In the industrial component, the value of permits declined 15.6% in March (-$102 million). The decrease was largely the result of lower construction intentions in Quebec, where multiple high-value permits were issued in February.
Municipalities issued $4.8 billion worth of residential permits in March, down 1.5% from February. The decline was largely attributable to lower construction intentions in Ontario (-$102 million) and Quebec (-$99 million).
The value of single-family dwelling permits was down 5.0% (-$108 million) from the previous month. Seven provinces reported declines, with the largest decrease in Ontario (-$58 million).
Meanwhile, the value of multi-family dwelling permits increased 1.3% (+$37 million) in March.
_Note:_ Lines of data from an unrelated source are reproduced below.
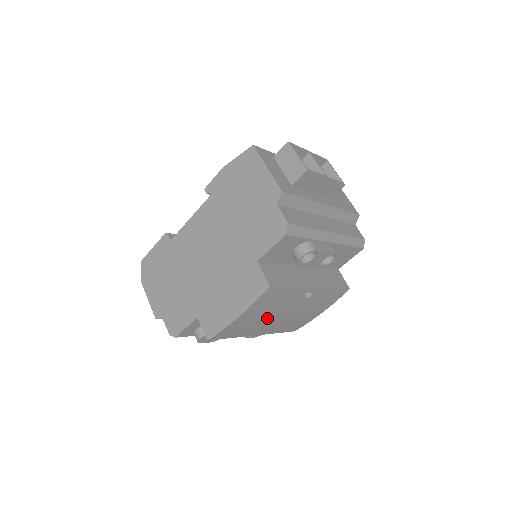
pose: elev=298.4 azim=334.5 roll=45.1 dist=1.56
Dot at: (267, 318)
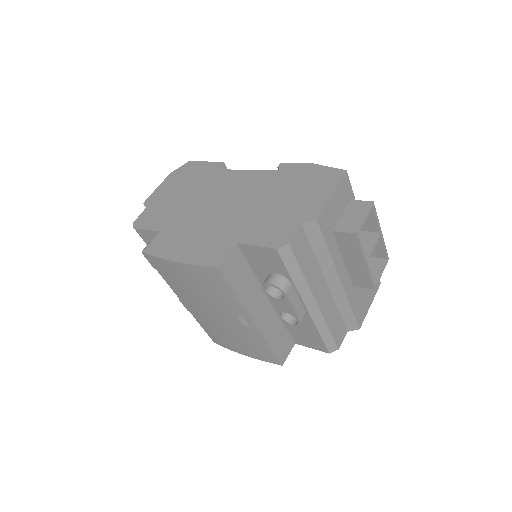
Dot at: (199, 296)
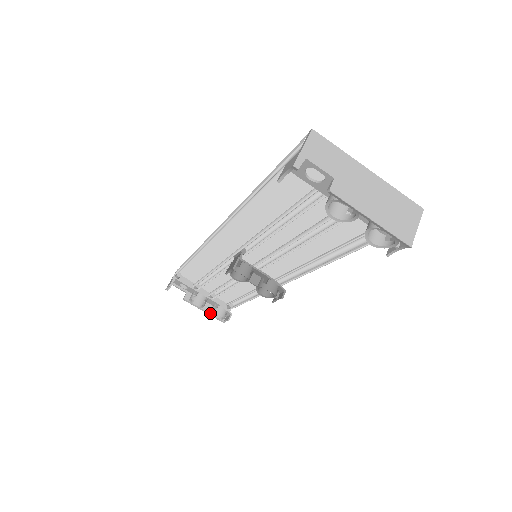
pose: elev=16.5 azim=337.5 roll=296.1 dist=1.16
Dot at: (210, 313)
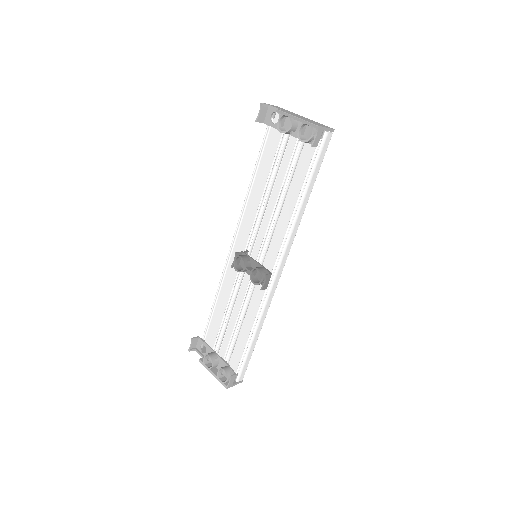
Dot at: (217, 375)
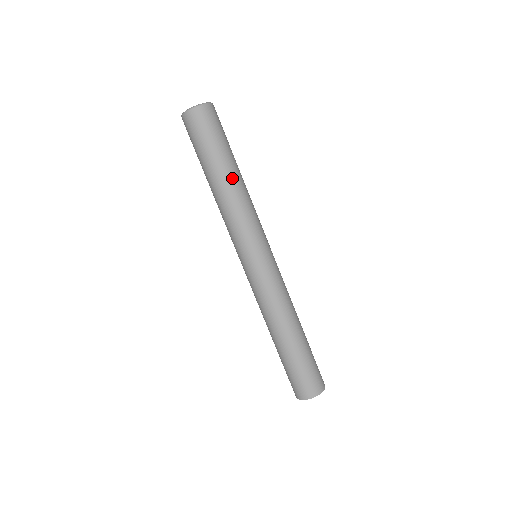
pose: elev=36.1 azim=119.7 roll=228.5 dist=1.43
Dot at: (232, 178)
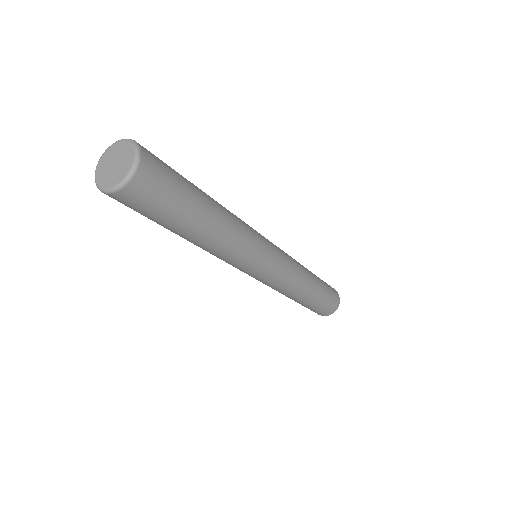
Dot at: (210, 231)
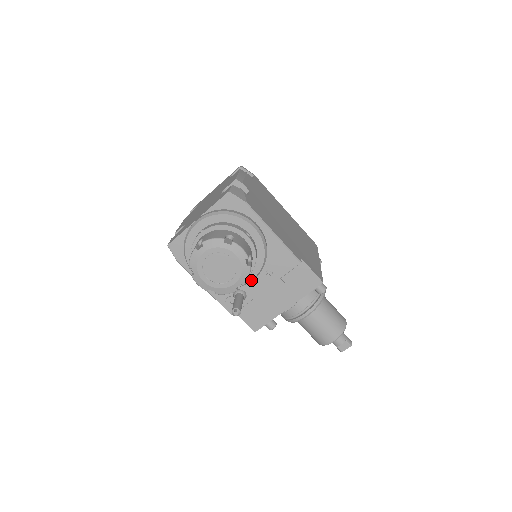
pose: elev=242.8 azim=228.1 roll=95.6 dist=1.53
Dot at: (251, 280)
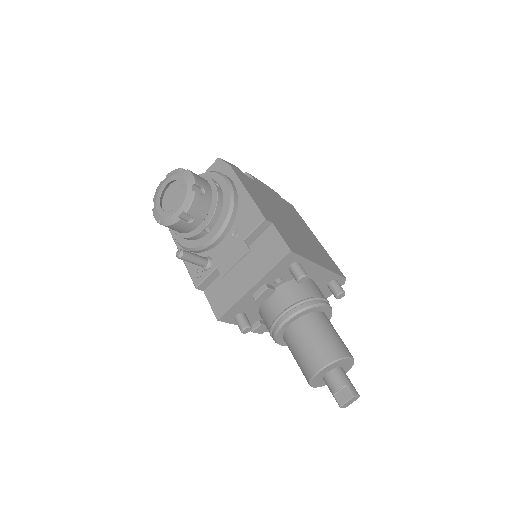
Dot at: (214, 237)
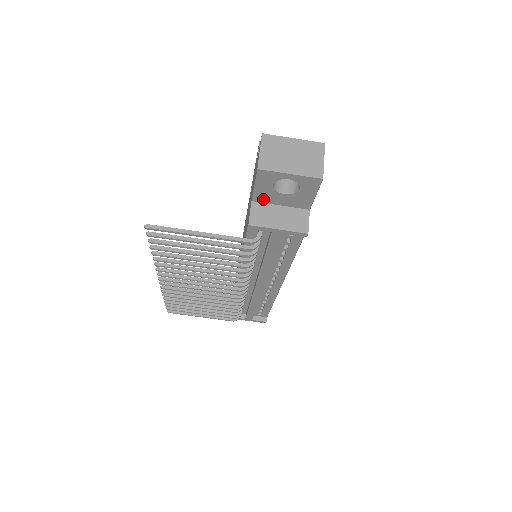
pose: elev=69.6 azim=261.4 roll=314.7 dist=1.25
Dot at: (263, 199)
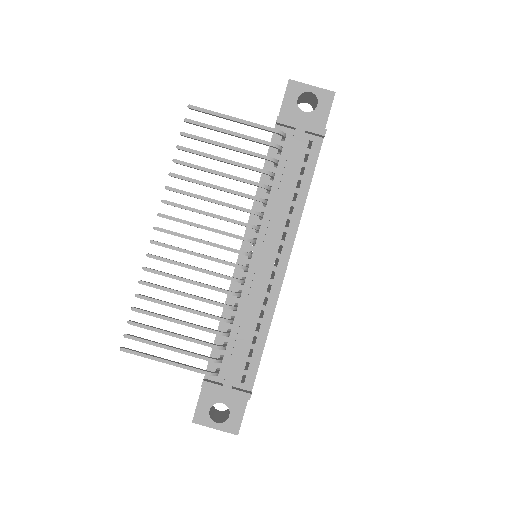
Dot at: occluded
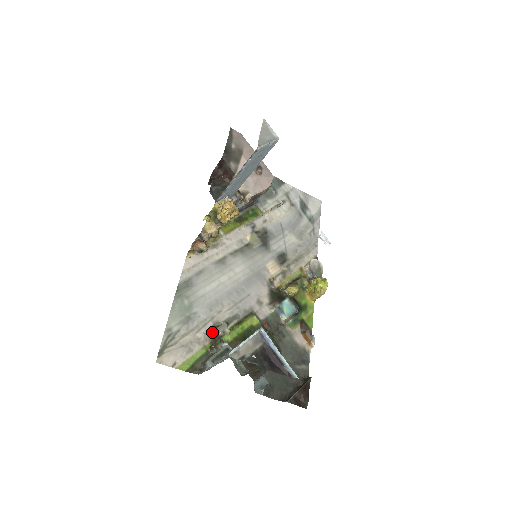
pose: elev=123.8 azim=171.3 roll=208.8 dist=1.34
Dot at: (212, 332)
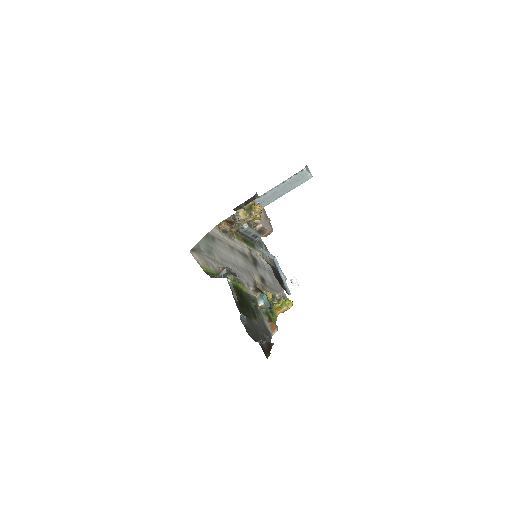
Dot at: (223, 268)
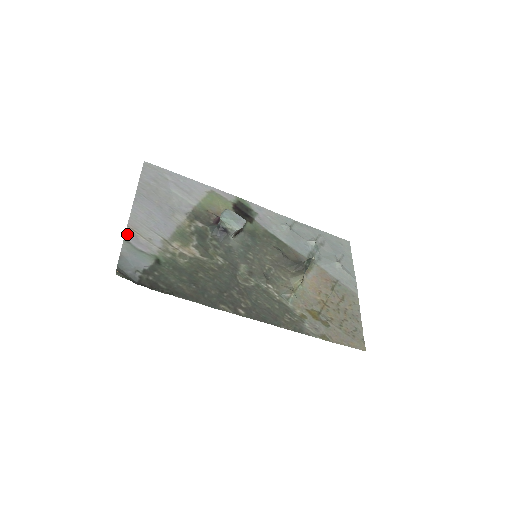
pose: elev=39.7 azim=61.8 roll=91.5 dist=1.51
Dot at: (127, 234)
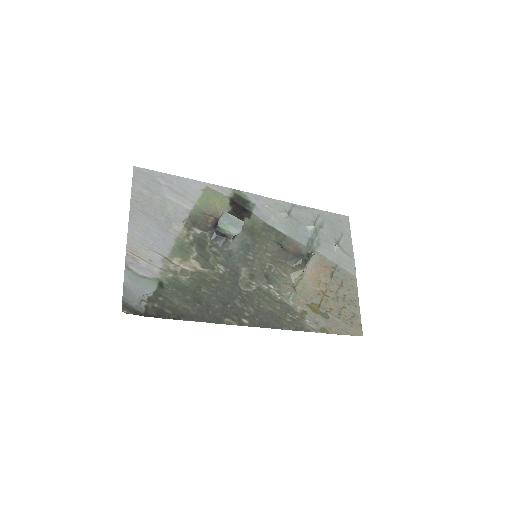
Dot at: (127, 260)
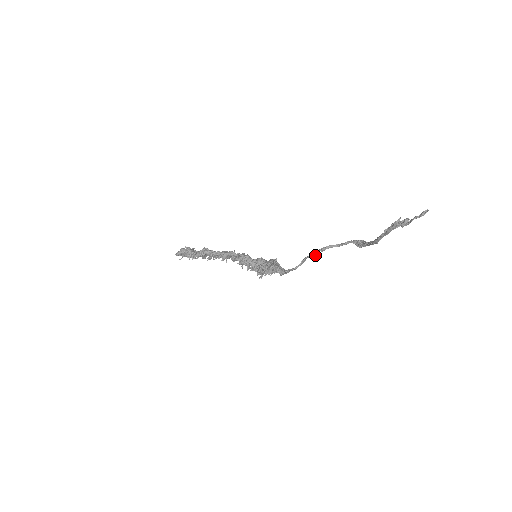
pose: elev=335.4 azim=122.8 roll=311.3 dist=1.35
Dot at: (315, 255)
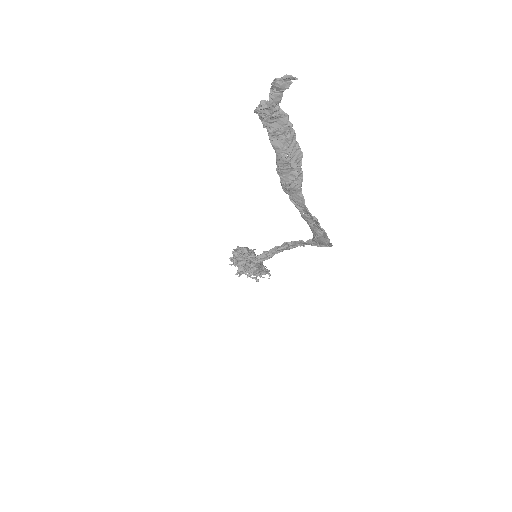
Dot at: (278, 247)
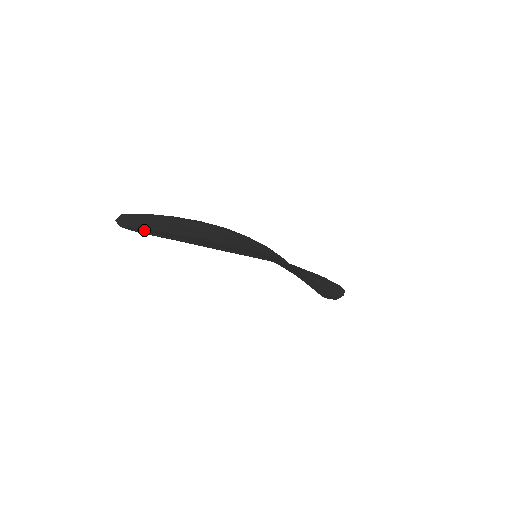
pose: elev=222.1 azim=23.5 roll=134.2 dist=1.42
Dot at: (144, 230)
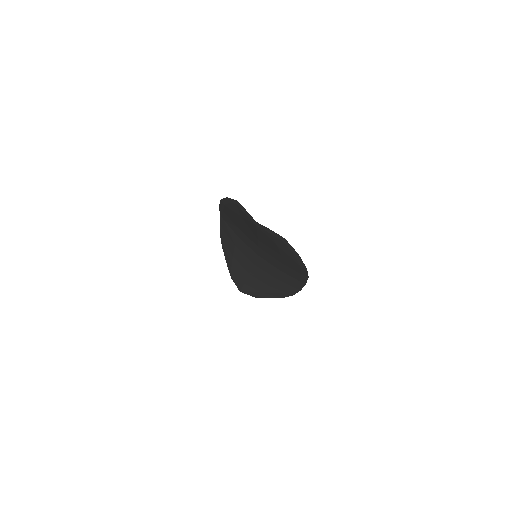
Dot at: occluded
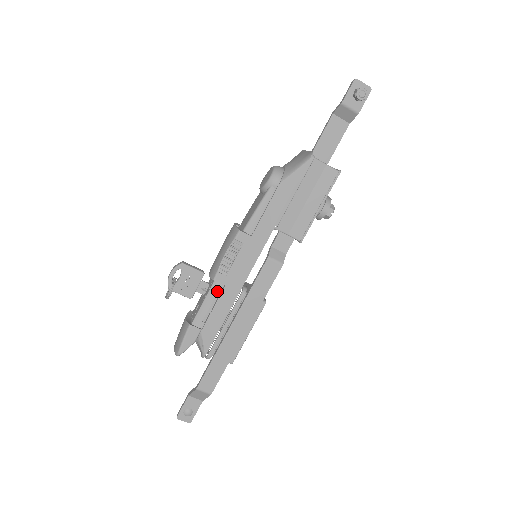
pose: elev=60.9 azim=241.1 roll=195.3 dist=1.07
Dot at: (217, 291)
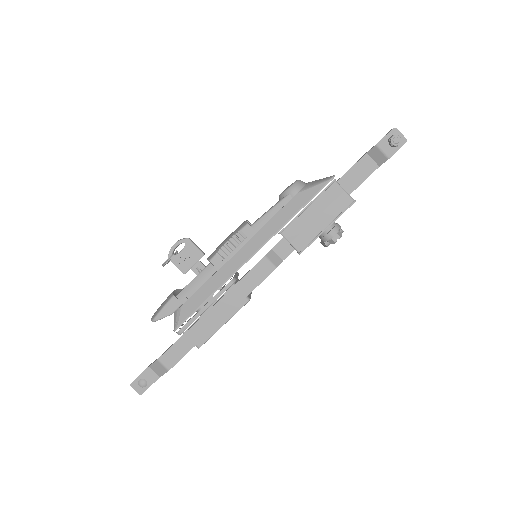
Dot at: (209, 273)
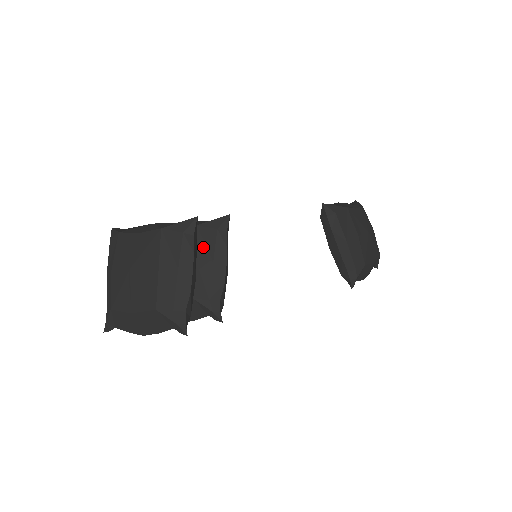
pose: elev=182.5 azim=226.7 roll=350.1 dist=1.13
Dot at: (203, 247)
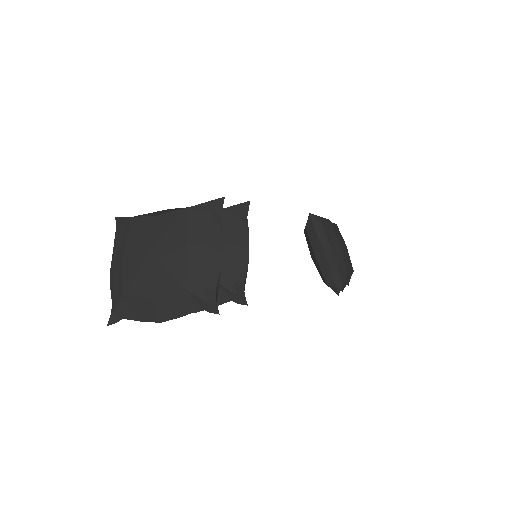
Dot at: (224, 231)
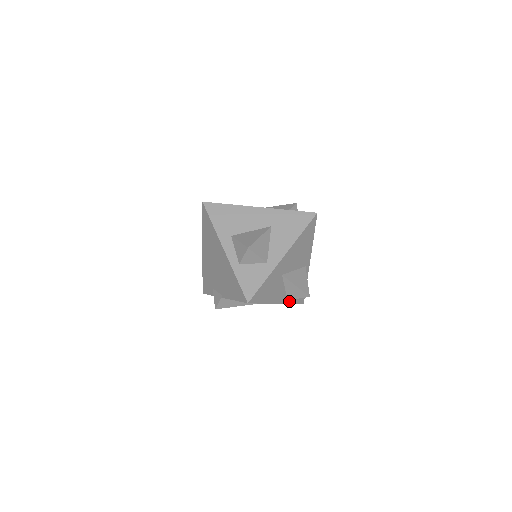
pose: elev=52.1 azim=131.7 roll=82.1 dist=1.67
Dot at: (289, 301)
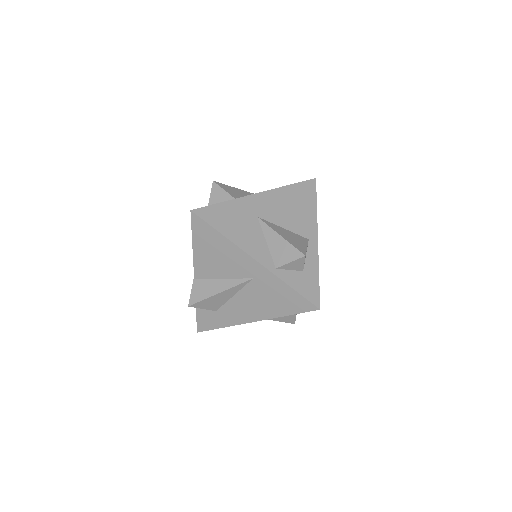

Six provinces posted increases, led by Manitoba and British Columbia.
Municipalities issued $24.3 billion worth of permits in the first quarter, down 3.5% (-$877 million) compared with the same quarter last year. Five provinces posted declines, with the majority of the decrease coming from Alberta (-$1.0 billion).
Every component was down in Alberta in the first quarter compared with the same quarter last year. Single-family construction accounted for approximately half of the provincial decline (-$539 million). This was the lowest value for single-family dwelling permits since the first quarter of 2009.
Meanwhile, in Quebec, the value of permits rose 2.1% (+$105 million) year over year in the first quarter. Every component except multi-family dwellings was up. The increase was largely the result of higher construction intentions for non-residential buildings.